Fluyen por el suelo como oscuridad líquida, enrollándose alrededor de las piernas de los cazadores, arrastrándolos hacia atrás hacia el olvido. Sus gritos perforan el aire mientras golpean inútilmente la nada. Las sombras los consumen por completo. Cuando regresa el silencio, la nieve carmesí marca su paso y el cobre perfuma el aire.

El hombre mira fijamente, respirando pesadamente.

—No necesitabas matarlos.

—Habrían acabado con tu vida —afirmo simplemente.

—No mostraste vacilación.

—La vacilación es un lujo que abandoné hace mucho tiempo.

Me observa con una expresión que no he encontrado en siglos. Lástima.
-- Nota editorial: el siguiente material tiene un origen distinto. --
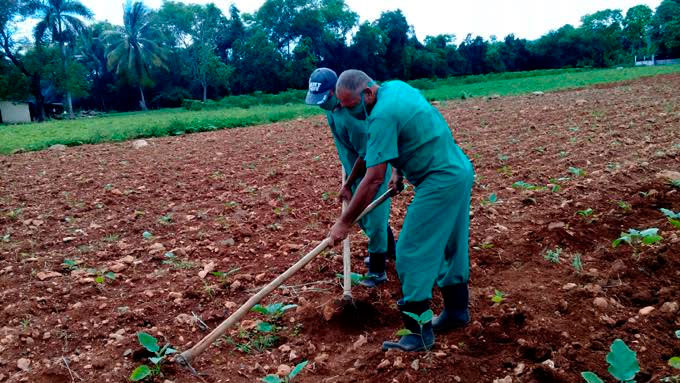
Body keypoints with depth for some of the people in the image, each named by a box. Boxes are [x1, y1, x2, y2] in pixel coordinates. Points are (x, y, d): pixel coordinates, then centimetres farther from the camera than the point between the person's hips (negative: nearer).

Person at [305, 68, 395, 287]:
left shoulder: (352, 114, -32)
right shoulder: (331, 106, -5)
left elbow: (365, 155, -26)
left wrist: (348, 185, -18)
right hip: (355, 169, 9)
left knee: (373, 217, -1)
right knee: (362, 215, 21)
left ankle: (377, 271, 12)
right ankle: (388, 249, 42)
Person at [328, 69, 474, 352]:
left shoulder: (382, 116, -22)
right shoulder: (396, 86, 6)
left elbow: (374, 179, -23)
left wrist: (345, 222, -17)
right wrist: (398, 170, 13)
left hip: (440, 183, -10)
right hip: (461, 172, 10)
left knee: (412, 254, -5)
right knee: (450, 248, 19)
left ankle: (420, 333, 2)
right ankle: (456, 312, 33)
Es casi insoportable.

—Debería irme —anuncio, girándome hacia el camino.

—Espera. —Se incorpora con esfuerzo, aún inestable—. ¿Adónde vas?

—A encontrar a alguien.

—¿A quién?

—Alguien capaz de terminar con esta maldición.
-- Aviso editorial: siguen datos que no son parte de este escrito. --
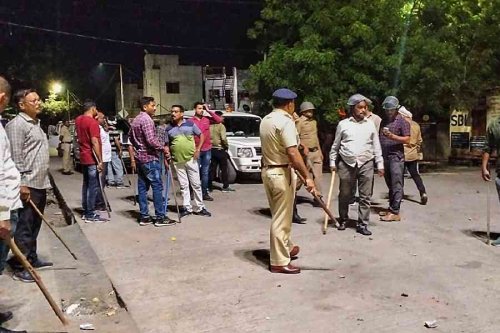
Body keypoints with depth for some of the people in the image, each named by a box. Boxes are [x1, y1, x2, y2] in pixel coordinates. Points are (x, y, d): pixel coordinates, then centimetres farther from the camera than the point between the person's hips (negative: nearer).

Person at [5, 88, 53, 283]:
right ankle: (19, 268, 3)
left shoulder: (36, 124, 19)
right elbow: (15, 157, -17)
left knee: (34, 226, 16)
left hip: (40, 184, 9)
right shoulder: (17, 125, -11)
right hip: (28, 186, -9)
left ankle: (32, 259, 27)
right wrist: (22, 184, -21)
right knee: (24, 228, -4)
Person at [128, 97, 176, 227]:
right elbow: (151, 140, -23)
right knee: (157, 187, -5)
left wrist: (133, 159, 23)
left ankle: (144, 217, 12)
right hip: (150, 158, -9)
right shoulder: (147, 119, -14)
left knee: (142, 187, 9)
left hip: (139, 159, 10)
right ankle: (160, 217, -3)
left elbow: (130, 141, 20)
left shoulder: (135, 121, 16)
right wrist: (163, 148, -10)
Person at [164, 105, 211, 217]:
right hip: (177, 161, 1)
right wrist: (166, 158, -2)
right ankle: (187, 208, 16)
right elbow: (167, 145, 9)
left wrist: (198, 148, -6)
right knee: (183, 186, 7)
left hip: (191, 159, -1)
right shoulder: (169, 128, 4)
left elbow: (201, 135, 6)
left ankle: (199, 208, 12)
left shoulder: (190, 123, 0)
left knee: (196, 184, 3)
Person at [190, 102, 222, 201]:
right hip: (196, 150, -4)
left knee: (205, 172, 8)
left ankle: (205, 193, 13)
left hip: (207, 150, 4)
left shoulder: (207, 119, 7)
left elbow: (219, 120, -3)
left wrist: (208, 111, -4)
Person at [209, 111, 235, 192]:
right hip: (220, 149, -6)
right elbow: (223, 138, -20)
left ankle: (209, 186, 12)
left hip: (212, 149, 7)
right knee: (224, 169, 1)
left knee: (212, 168, 11)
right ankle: (225, 187, 4)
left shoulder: (210, 126, 8)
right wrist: (226, 146, -5)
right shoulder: (221, 126, -12)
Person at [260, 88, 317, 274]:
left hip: (267, 170, 9)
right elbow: (292, 153, -25)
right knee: (281, 218, 0)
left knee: (279, 215, 22)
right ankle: (279, 262, 8)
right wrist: (307, 177, -23)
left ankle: (287, 247, 39)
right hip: (281, 173, -9)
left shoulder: (266, 120, 10)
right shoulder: (286, 122, -17)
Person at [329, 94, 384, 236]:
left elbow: (376, 146, 9)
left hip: (366, 164, 1)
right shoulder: (343, 124, 2)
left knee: (365, 196, 1)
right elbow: (335, 145, 8)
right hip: (346, 164, -1)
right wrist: (332, 162, 6)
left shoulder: (370, 124, 6)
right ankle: (343, 219, 29)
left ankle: (362, 224, 10)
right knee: (345, 195, 9)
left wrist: (380, 164, 6)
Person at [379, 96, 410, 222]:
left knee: (396, 185, -7)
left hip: (396, 156, -6)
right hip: (385, 156, 7)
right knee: (390, 184, 12)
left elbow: (407, 139, -8)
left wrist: (392, 136, -22)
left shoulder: (402, 121, -2)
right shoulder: (384, 121, 17)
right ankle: (391, 208, 20)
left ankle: (395, 212, -7)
—¿Qué maldición? —insiste.

—Mi existencia.

Hace una pausa, luego se acerca.

—Entonces voy contigo.

La declaración es tan absurda que solo puedo mirarlo fijamente.

—Ni siquiera sabes cómo llamarme.

Sonríe levemente.

—Pero tú ya conoces mi nombre.

Frunzo el ceño.

—No lo conozco.

—Javier. —Extiende su mano manchada de sangre—. Y no te dejaré enfrentar lo que sea que venga sola.

Miro su ofrecimiento pero no lo acepto.

—Soy más antigua que tus deidades. No puedes comprender lo que realmente soy.

Se encoge de hombros con naturalidad.

—Supongo que aprenderé.

—Morirás.

—Tal vez. Debería haber muerto esta noche pero no fue así.

—Esto no es una broma —advierto.

Sonríe, y finalmente noto lo devastadoramente apuesto que es.

—Al menos esta vez moriré siguiendo algo digno de fe.

La noche se extiende infinitamente entre nosotros. Debería abandonarlo aquí. Debería dejarlo con su necedad mortal.

En su lugar, susurro:

—No entiendes lo que estás proponiendo.

—No necesito entenderlo —dice suavemente—. Pareces alguien que ha olvidado lo que significa tener compañía.

Sus palabras cortan más profundo que cualquier espada, dejándome sin aliento.

Me doy la vuelta porque no puedo soportar responder. Pero sus pasos me siguen, firmes y determinados, mientras el amanecer comienza su eterna persecución a través del cielo.

El mundo se mueve de nuevo. Y yo, desafiando toda advertencia cósmica, me muevo con él.